___ Data to process

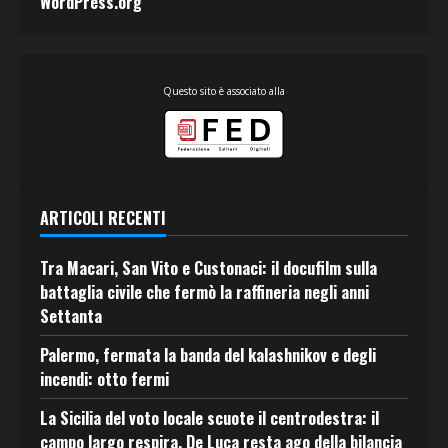
WordPress.org
Questo sito è associato alla
ARTICOLI RECENTI
Tra Macari, San Vito e Custonaci: il docufilm sulla
battaglia civile che fermò la raffineria negli anni
Settanta
Palermo, fermata la banda del kalashnikov e degli
incendi: otto fermi
La Sicilia del voto locale scuote il centrodestra: il
campo largo respira, De Luca resta ago della bilancia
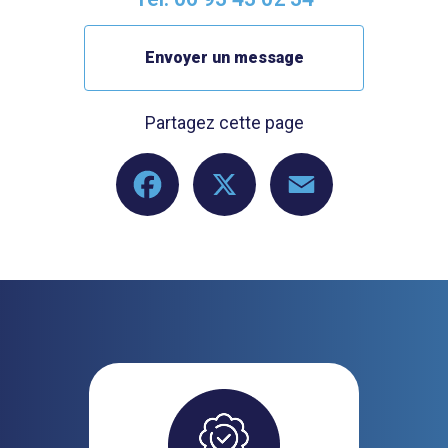
Envoyer un message
Partagez cette page
Facebook
X
Email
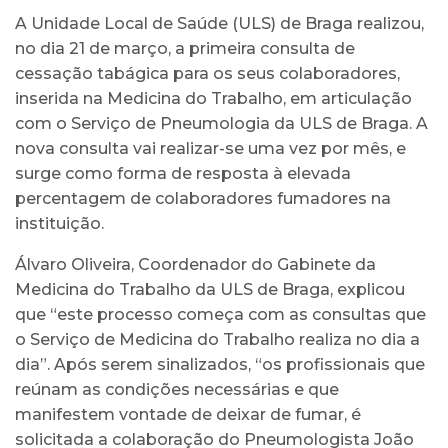
A Unidade Local de Saúde (ULS) de Braga realizou,
no dia 21 de março, a primeira consulta de
cessação tabágica para os seus colaboradores,
inserida na Medicina do Trabalho, em articulação
com o Serviço de Pneumologia da ULS de Braga. A
nova consulta vai realizar-se uma vez por mês, e
surge como forma de resposta à elevada
percentagem de colaboradores fumadores na
instituição.
Álvaro Oliveira, Coordenador do Gabinete da
Medicina do Trabalho da ULS de Braga, explicou
que “este processo começa com as consultas que
o Serviço de Medicina do Trabalho realiza no dia a
dia”. Após serem sinalizados, “os profissionais que
reúnam as condições necessárias e que
manifestem vontade de deixar de fumar, é
solicitada a colaboração do Pneumologista João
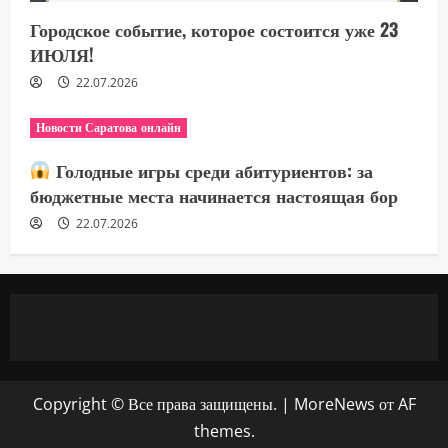
Городское событие, которое состоится уже 23
ИЮЛЯ!
22.07.2026
Новости Саратова онлайн
Голодные игры среди абитуриентов: за
бюджетные места начинается настоящая бор
22.07.2026
Copyright © Все права защищены.
|
MoreNews
от AF
themes.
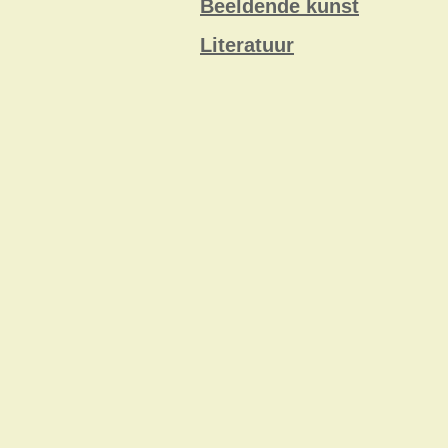
Beeldende kunst
Literatuur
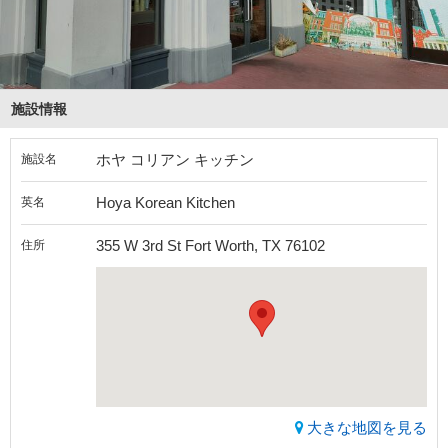
施設情報
ホヤ コリアン キッチン
施設名
Hoya Korean Kitchen
英名
355 W 3rd St Fort Worth, TX 76102
住所
大きな地図を見る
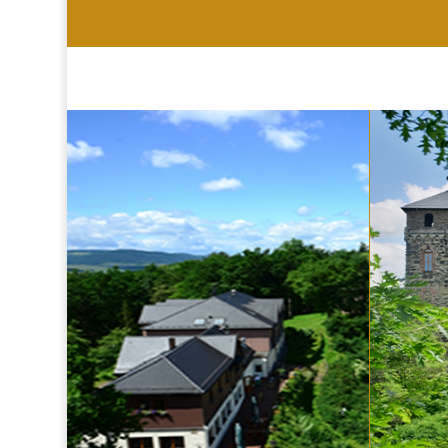
HOTEL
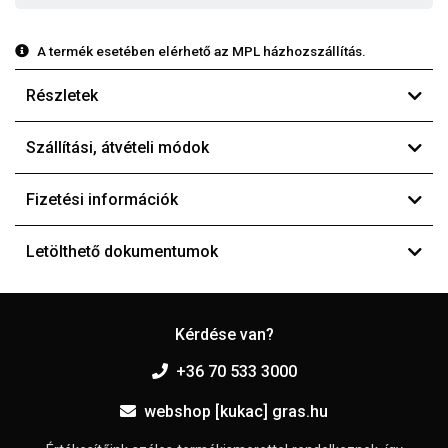
A termék esetében elérhető az MPL házhozszállítás.
Részletek
Szállítási, átvételi módok
Fizetési információk
Letölthető dokumentumok
Kérdése van?
+36 70 533 3000
webshop [kukac] gras.hu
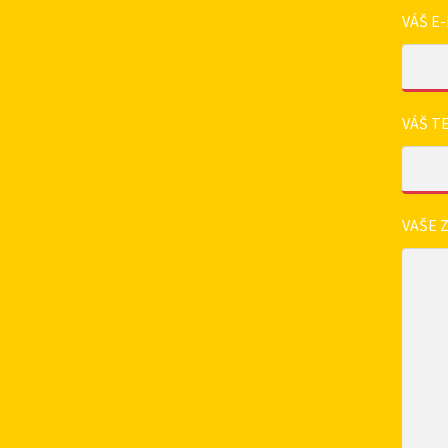
VÁŠ E-
VÁŠ T
VAŠE 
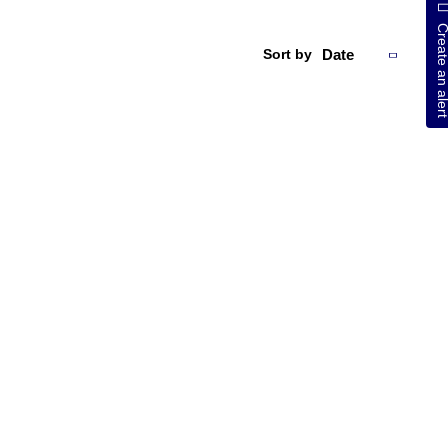
Create an al
Sort by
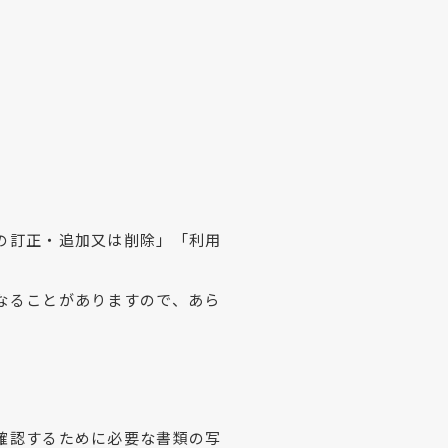
の訂正・追加又は削除」「利用
なることがありますので、あら
確認するために必要な書類の写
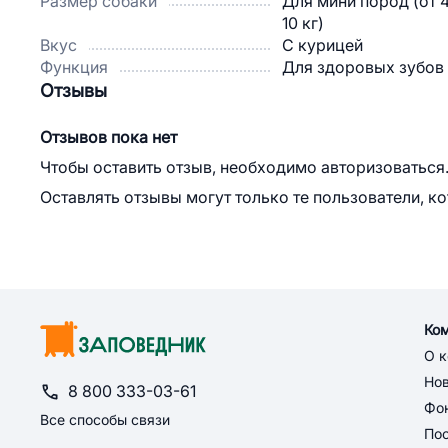
Размер собаки
Для мини пород (от 
10 кг)
Вкус
С курицей
Функция
Для здоровых зубов
Отзывы
Отзывов пока нет
Чтобы оставить отзыв, необходимо авторизоваться
Оставлять отзывы могут только те пользователи, к
Ко
О 
Но
8 800 333-03-61
Фон
Все способы связи
По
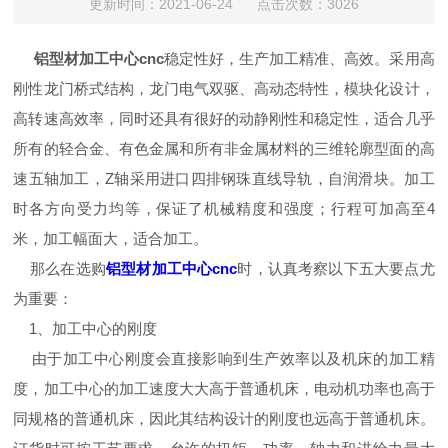
更新时间：2021-06-24 点击次数：3026
铝型材加工中心cnc
稳定性好，生产加工精准、高效。采用高
刚性龙门桥式结构，龙门电气双驱、高动态特性，模块化设计，
高转速高效率，同时还具有很好的动静刚性和稳定性，适合几乎
所有的轻合金、有色金属和所有非金属材料的三维轮廓型面的高
速五轴加工，Z轴采用进口四排钢珠直线导轨，自润滑块。加工
时各方向受力均等，保证了机械精度和强度；行程可加高至4
米，加工幅面大，适合加工。
那么在选购
铝型材加工中心cnc
时，认真考察以下五大要点尤
为重要：
1、加工中心的刚度
由于加工中心刚度会直接影响到生产效率以及机床的加工精
度，加工中心的加工速度大大高于普通机床，电动机功率也高于
同规格的普通机床，因此其结构设计的刚度也远高于普通机床。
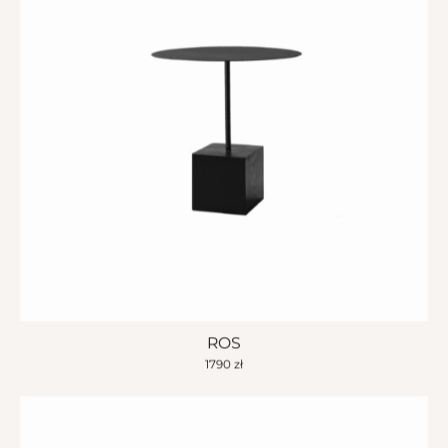
ROS
1790
zł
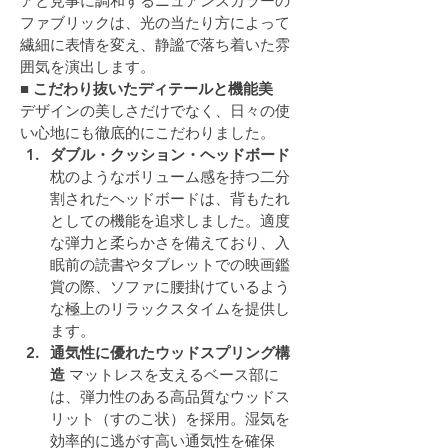
アと見事に調和するニュアンスカラーの
ファブリックは、光の当たり方によって
繊細に表情を変え、静謐で落ち着いた雰
囲気を演出します。
■ こだわり抜いたディテールと機能美
デザインの美しさだけでなく、日々の使
い心地にも徹底的にこだわりました。
ダブル・クッション・ヘッドボード
枕のようなボリューム感を持つ二分
割されたヘッドボードは、背もたれ
としての機能を追求しました。適度
な弾力と柔らかさを備えており、入
眠前の読書やタブレットでの映画鑑
賞の際、ソファに腰掛けているよう
な極上のリラックスタイムを提供し
ます。
通気性に優れたウッドスプリング構
造
 マットレスを支えるベース部に
は、弾力性のある高品質なウッドス
リット（すのこ状）を採用。湿気を
効率的に逃がす高い通気性を確保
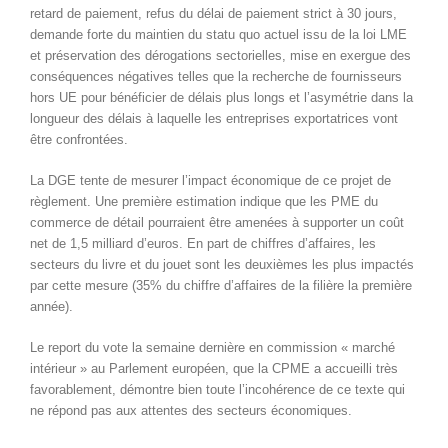
retard de paiement, refus du délai de paiement strict à 30 jours,
demande forte du maintien du statu quo actuel issu de la loi LME
et préservation des dérogations sectorielles, mise en exergue des
conséquences négatives telles que la recherche de fournisseurs
hors UE pour bénéficier de délais plus longs et l’asymétrie dans la
longueur des délais à laquelle les entreprises exportatrices vont
être confrontées.
La DGE tente de mesurer l’impact économique de ce projet de
règlement. Une première estimation indique que les PME du
commerce de détail pourraient être amenées à supporter un coût
net de 1,5 milliard d’euros. En part de chiffres d’affaires, les
secteurs du livre et du jouet sont les deuxièmes les plus impactés
par cette mesure (35% du chiffre d’affaires de la filière la première
année).
Le report du vote la semaine dernière en commission « marché
intérieur » au Parlement européen, que la CPME a accueilli très
favorablement, démontre bien toute l’incohérence de ce texte qui
ne répond pas aux attentes des secteurs économiques.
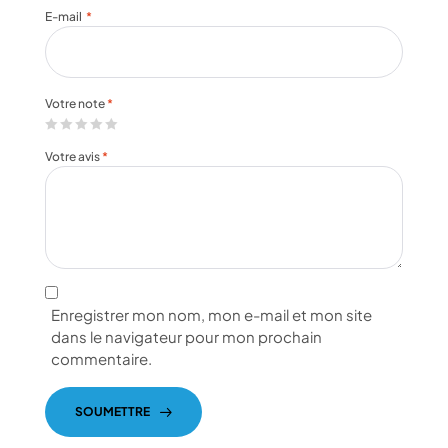
E-mail
*
Votre note
*
Votre avis
*
Enregistrer mon nom, mon e-mail et mon site
dans le navigateur pour mon prochain
commentaire.
SOUMETTRE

______

Your output should consist solely of the lines from the line containing "et préservation des" through the last line of the entries, verbatim, minus any pictures.

et préservation des dérogations sectorielles, mise en exergue des
conséquences négatives telles que la recherche de fournisseurs
hors UE pour bénéficier de délais plus longs et l’asymétrie dans la
longueur des délais à laquelle les entreprises exportatrices vont
être confrontées.
La DGE tente de mesurer l’impact économique de ce projet de
règlement. Une première estimation indique que les PME du
commerce de détail pourraient être amenées à supporter un coût
net de 1,5 milliard d’euros. En part de chiffres d’affaires, les
secteurs du livre et du jouet sont les deuxièmes les plus impactés
par cette mesure (35% du chiffre d’affaires de la filière la première
année).
Le report du vote la semaine dernière en commission « marché
intérieur » au Parlement européen, que la CPME a accueilli très
favorablement, démontre bien toute l’incohérence de ce texte qui
ne répond pas aux attentes des secteurs économiques.
E-mail
*
Votre note
*
Votre avis
*
Enregistrer mon nom, mon e-mail et mon site
dans le navigateur pour mon prochain
commentaire.
SOUMETTRE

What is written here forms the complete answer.